-- Recorded information follows --

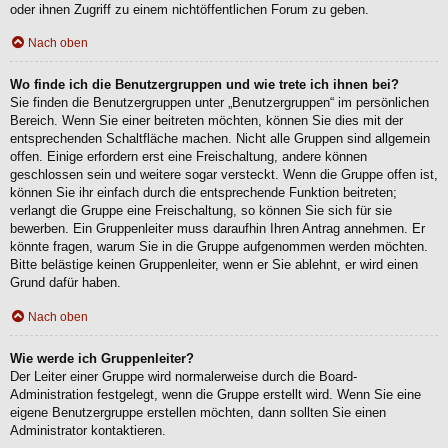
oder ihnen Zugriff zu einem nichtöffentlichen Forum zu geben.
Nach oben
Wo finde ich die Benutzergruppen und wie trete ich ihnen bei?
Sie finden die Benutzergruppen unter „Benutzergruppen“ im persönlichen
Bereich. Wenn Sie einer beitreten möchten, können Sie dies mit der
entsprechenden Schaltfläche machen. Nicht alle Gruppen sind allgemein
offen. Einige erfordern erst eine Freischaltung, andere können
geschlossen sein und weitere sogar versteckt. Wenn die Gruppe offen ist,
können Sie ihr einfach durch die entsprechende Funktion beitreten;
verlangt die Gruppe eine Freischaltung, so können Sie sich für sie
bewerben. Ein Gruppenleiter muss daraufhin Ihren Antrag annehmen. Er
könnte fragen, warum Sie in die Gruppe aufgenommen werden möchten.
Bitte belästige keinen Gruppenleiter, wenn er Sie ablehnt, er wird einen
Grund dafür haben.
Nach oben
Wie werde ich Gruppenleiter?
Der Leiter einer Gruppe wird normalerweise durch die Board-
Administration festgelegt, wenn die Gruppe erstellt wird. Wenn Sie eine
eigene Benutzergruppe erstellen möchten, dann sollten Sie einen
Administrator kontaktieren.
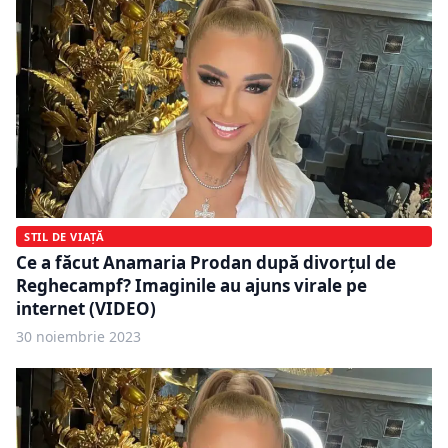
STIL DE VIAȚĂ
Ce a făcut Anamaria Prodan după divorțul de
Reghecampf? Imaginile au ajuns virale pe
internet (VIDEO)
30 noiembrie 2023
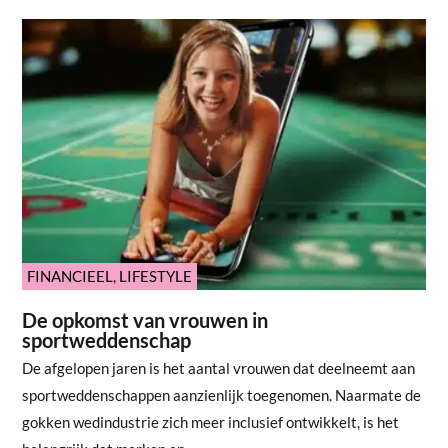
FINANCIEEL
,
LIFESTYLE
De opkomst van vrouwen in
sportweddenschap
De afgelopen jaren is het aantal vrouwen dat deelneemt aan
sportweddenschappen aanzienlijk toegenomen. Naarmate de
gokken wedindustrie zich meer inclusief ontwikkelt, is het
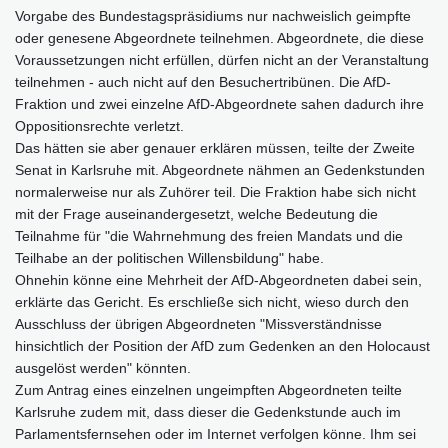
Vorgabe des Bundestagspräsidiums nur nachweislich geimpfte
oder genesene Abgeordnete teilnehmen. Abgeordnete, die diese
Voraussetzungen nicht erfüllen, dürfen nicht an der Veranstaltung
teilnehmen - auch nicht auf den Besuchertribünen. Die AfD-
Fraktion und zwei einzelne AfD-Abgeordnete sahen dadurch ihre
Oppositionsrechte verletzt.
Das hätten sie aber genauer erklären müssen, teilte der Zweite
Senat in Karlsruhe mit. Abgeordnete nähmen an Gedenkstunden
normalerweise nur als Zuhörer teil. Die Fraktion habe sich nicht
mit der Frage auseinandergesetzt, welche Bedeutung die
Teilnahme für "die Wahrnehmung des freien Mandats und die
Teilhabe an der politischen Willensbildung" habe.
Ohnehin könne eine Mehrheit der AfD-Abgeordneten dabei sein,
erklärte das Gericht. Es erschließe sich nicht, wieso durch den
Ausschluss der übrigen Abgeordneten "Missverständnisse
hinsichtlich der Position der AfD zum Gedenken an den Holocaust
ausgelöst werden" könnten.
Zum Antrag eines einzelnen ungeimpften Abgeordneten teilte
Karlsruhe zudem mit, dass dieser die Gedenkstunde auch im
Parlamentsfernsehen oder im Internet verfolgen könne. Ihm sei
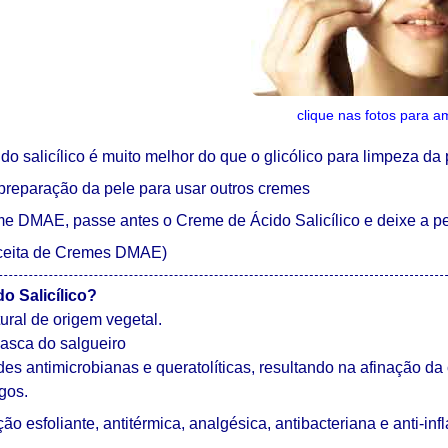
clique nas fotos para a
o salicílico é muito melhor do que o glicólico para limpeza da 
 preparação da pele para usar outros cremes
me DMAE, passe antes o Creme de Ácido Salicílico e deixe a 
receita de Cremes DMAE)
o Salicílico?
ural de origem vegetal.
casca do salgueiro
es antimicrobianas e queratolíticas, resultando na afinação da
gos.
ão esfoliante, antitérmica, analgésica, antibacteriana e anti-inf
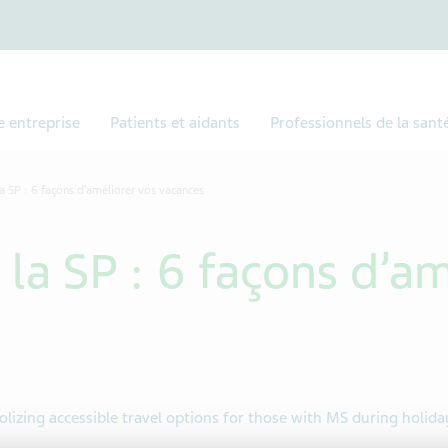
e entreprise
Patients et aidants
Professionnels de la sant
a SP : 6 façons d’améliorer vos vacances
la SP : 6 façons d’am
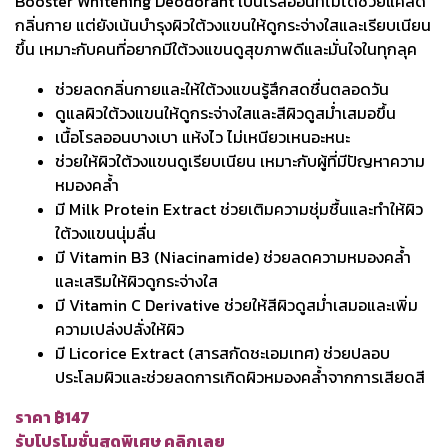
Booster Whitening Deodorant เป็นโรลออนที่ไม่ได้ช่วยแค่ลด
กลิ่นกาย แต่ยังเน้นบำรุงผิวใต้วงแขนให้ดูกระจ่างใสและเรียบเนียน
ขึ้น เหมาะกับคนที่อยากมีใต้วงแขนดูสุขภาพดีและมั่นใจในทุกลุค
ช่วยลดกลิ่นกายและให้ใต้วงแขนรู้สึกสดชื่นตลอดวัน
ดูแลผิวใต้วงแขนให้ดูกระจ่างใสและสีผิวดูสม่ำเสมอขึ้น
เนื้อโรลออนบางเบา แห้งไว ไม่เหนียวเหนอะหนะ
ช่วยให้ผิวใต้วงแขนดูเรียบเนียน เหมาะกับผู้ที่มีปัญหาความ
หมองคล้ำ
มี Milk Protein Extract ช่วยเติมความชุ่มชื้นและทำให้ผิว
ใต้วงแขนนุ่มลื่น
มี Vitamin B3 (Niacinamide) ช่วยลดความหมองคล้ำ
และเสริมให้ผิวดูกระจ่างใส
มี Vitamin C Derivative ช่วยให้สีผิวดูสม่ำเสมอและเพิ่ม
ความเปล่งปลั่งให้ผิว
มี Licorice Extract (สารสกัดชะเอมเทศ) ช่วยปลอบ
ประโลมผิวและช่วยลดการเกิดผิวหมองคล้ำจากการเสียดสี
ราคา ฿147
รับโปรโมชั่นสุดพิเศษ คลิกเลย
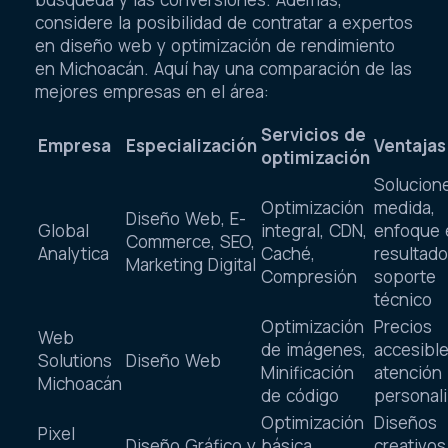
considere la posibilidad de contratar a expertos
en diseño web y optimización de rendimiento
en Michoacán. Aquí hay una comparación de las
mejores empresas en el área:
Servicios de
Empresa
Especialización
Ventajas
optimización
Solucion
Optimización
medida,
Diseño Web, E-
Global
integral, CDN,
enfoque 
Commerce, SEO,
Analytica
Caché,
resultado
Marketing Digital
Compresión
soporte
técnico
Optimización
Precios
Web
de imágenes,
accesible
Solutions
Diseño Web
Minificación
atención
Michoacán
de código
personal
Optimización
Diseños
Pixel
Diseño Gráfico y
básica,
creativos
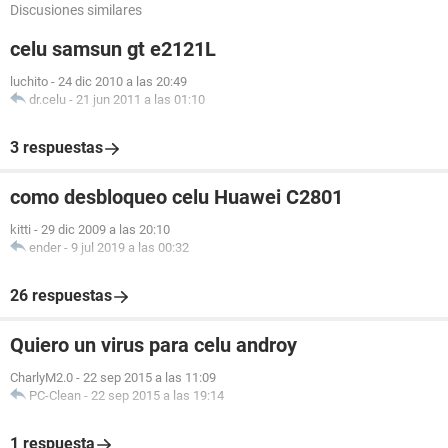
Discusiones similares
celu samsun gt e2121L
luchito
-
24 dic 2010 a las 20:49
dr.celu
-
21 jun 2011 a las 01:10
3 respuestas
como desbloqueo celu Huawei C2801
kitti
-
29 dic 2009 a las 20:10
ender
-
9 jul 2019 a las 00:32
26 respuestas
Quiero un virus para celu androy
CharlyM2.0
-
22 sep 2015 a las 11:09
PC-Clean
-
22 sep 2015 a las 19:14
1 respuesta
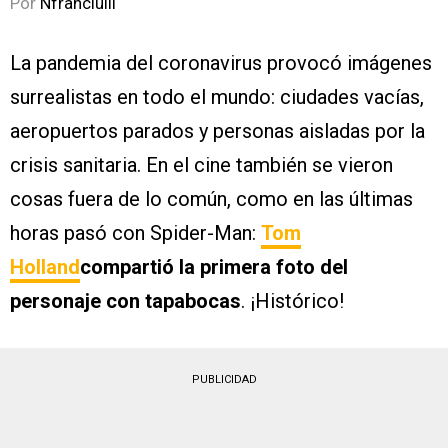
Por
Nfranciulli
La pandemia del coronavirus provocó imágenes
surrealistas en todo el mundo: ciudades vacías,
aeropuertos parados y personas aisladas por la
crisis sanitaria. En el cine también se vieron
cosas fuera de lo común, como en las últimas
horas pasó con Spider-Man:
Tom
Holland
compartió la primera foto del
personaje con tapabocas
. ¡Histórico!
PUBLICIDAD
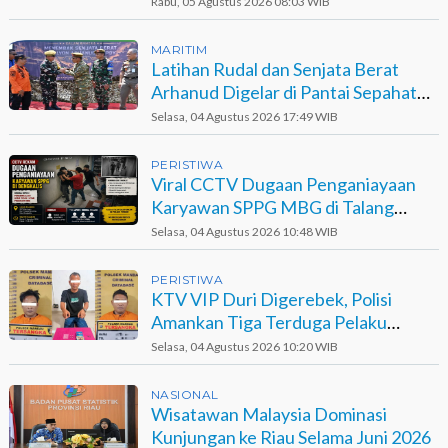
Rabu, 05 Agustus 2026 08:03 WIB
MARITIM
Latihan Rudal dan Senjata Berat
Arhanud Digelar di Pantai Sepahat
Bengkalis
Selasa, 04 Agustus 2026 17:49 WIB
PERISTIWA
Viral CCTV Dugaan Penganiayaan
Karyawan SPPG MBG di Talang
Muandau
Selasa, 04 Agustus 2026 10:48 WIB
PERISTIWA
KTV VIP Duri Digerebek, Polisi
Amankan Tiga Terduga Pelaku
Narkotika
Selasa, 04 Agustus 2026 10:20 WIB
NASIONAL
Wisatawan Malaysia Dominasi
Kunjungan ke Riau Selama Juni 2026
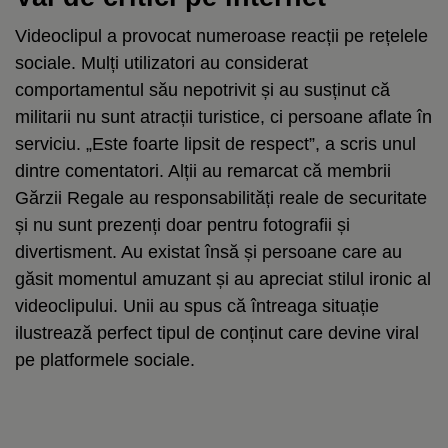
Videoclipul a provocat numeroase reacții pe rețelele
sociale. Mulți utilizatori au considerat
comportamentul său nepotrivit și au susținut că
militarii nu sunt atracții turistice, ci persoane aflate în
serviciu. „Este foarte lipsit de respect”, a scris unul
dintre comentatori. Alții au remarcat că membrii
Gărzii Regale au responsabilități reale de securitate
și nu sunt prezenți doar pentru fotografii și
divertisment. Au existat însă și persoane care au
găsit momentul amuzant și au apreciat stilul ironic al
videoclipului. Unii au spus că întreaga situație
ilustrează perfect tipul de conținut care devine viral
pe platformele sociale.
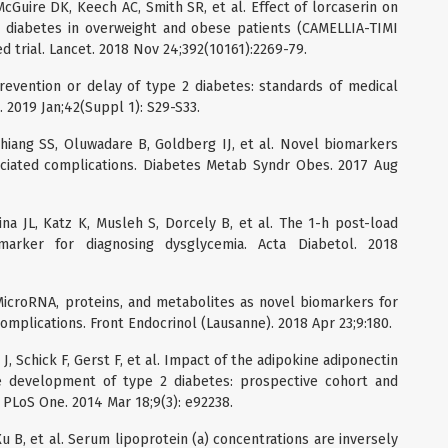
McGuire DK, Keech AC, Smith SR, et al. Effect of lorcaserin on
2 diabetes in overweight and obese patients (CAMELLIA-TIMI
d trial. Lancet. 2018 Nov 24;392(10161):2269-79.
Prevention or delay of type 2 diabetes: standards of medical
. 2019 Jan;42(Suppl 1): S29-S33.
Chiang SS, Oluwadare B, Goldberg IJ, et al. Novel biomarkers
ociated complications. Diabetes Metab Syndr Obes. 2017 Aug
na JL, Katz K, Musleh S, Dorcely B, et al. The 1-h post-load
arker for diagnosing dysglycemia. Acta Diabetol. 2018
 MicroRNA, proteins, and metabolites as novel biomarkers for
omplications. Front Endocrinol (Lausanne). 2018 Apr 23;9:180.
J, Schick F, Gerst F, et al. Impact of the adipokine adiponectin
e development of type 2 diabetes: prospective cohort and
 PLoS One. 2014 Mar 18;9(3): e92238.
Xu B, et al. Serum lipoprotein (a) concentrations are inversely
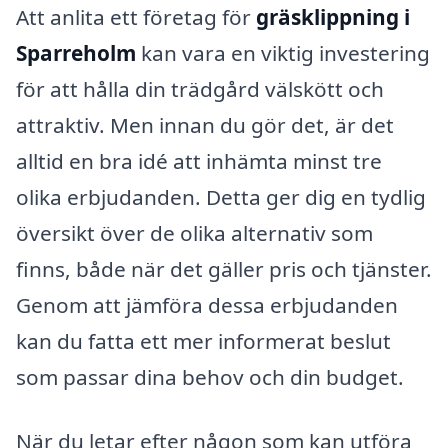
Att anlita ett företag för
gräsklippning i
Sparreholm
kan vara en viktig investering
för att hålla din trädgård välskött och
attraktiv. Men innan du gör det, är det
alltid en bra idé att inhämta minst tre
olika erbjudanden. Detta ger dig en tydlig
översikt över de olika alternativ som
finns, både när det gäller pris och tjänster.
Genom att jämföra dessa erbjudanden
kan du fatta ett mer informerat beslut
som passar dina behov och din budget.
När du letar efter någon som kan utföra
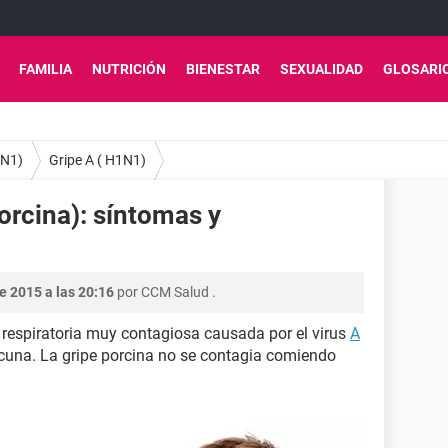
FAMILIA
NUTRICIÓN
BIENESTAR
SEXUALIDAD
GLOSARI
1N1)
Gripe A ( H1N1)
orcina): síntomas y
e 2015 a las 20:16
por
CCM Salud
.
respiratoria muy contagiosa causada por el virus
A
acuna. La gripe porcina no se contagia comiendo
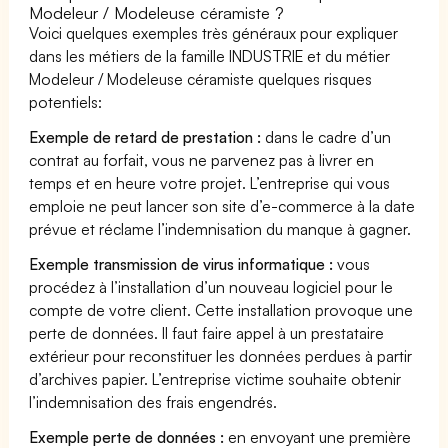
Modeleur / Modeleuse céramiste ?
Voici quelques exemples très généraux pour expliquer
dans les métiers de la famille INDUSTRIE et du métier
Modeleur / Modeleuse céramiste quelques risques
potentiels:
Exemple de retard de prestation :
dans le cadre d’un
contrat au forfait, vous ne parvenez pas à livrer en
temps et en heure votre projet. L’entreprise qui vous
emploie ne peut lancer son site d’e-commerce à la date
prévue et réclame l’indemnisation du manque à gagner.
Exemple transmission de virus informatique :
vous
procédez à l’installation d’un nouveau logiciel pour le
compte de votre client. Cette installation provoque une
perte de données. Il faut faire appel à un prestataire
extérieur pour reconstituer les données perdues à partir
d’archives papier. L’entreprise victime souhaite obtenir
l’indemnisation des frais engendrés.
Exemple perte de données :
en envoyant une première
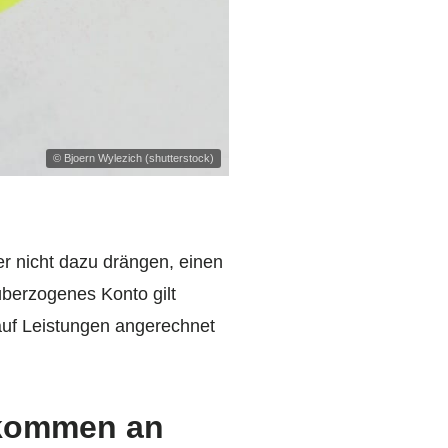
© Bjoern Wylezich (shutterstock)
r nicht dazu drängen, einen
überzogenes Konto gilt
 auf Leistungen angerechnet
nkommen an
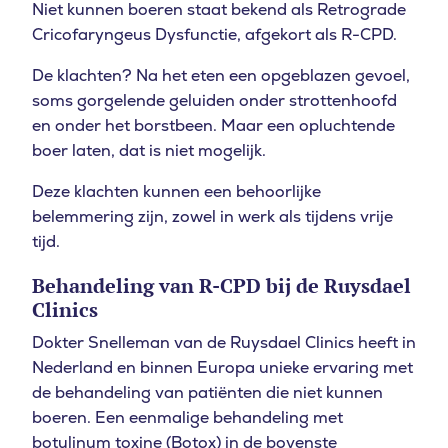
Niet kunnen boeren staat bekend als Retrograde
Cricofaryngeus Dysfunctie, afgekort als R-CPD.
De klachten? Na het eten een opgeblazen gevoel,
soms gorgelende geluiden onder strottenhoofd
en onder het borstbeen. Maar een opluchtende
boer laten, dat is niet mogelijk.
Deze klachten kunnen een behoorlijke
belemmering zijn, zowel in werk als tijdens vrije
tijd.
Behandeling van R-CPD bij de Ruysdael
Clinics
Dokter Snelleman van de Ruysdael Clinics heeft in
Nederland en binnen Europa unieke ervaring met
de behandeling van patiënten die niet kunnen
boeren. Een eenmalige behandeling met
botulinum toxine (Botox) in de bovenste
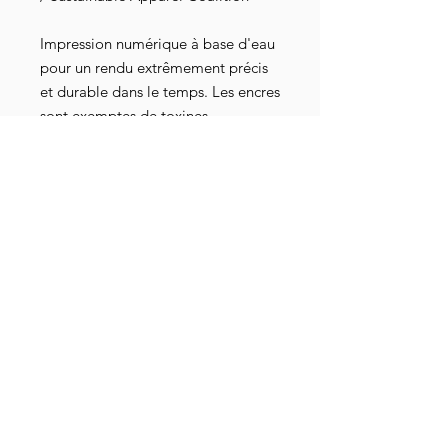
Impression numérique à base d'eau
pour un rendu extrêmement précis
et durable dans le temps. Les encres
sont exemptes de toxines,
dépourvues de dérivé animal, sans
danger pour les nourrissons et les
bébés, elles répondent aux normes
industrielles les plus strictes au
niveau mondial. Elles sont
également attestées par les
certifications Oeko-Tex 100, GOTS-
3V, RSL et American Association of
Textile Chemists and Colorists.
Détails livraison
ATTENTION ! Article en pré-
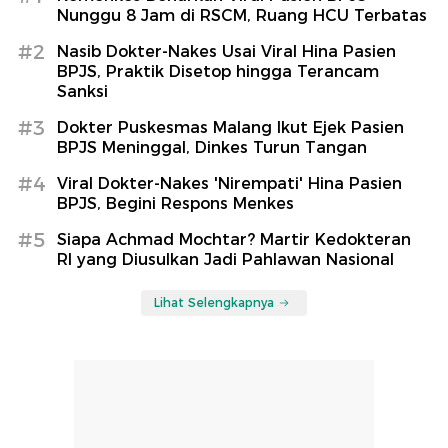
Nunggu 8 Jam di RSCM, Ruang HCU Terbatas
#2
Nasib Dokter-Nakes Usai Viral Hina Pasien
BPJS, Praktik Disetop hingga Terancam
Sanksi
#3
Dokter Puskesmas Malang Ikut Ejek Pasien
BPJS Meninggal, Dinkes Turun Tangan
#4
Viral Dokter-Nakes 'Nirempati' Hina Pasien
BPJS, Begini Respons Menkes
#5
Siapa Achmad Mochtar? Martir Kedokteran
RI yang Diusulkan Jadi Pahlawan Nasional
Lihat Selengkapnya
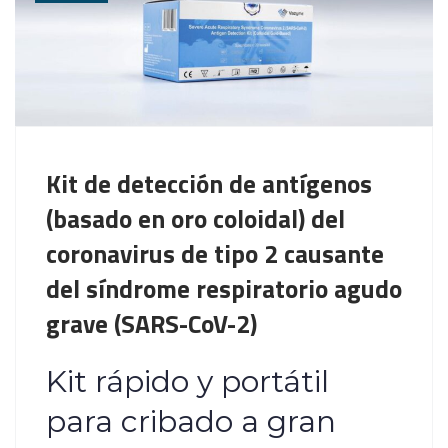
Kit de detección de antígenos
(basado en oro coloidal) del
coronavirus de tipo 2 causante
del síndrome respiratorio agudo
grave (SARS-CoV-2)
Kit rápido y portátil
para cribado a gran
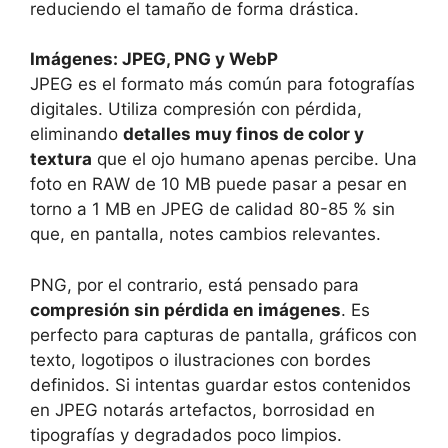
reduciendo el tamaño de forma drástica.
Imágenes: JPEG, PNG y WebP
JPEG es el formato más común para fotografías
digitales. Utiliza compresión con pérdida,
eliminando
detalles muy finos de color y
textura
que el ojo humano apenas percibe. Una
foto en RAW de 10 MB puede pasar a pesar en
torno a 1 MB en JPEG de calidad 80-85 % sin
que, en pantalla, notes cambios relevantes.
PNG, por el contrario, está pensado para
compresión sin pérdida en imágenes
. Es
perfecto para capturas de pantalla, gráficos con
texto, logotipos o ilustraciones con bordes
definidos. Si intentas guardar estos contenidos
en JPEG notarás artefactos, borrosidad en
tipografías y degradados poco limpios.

-- Recorded information concluded --

◆ **What is being asked**
Please return exactly the lines above, from where the listing starts to the line holding "offen. Einige erfordern", inclusive, with the pictures omitted.

◆ **Written solution**
oder ihnen Zugriff zu einem nichtöffentlichen Forum zu geben.
Nach oben
Wo finde ich die Benutzergruppen und wie trete ich ihnen bei?
Sie finden die Benutzergruppen unter „Benutzergruppen“ im persönlichen
Bereich. Wenn Sie einer beitreten möchten, können Sie dies mit der
entsprechenden Schaltfläche machen. Nicht alle Gruppen sind allgemein
offen. Einige erfordern erst eine Freischaltung, andere können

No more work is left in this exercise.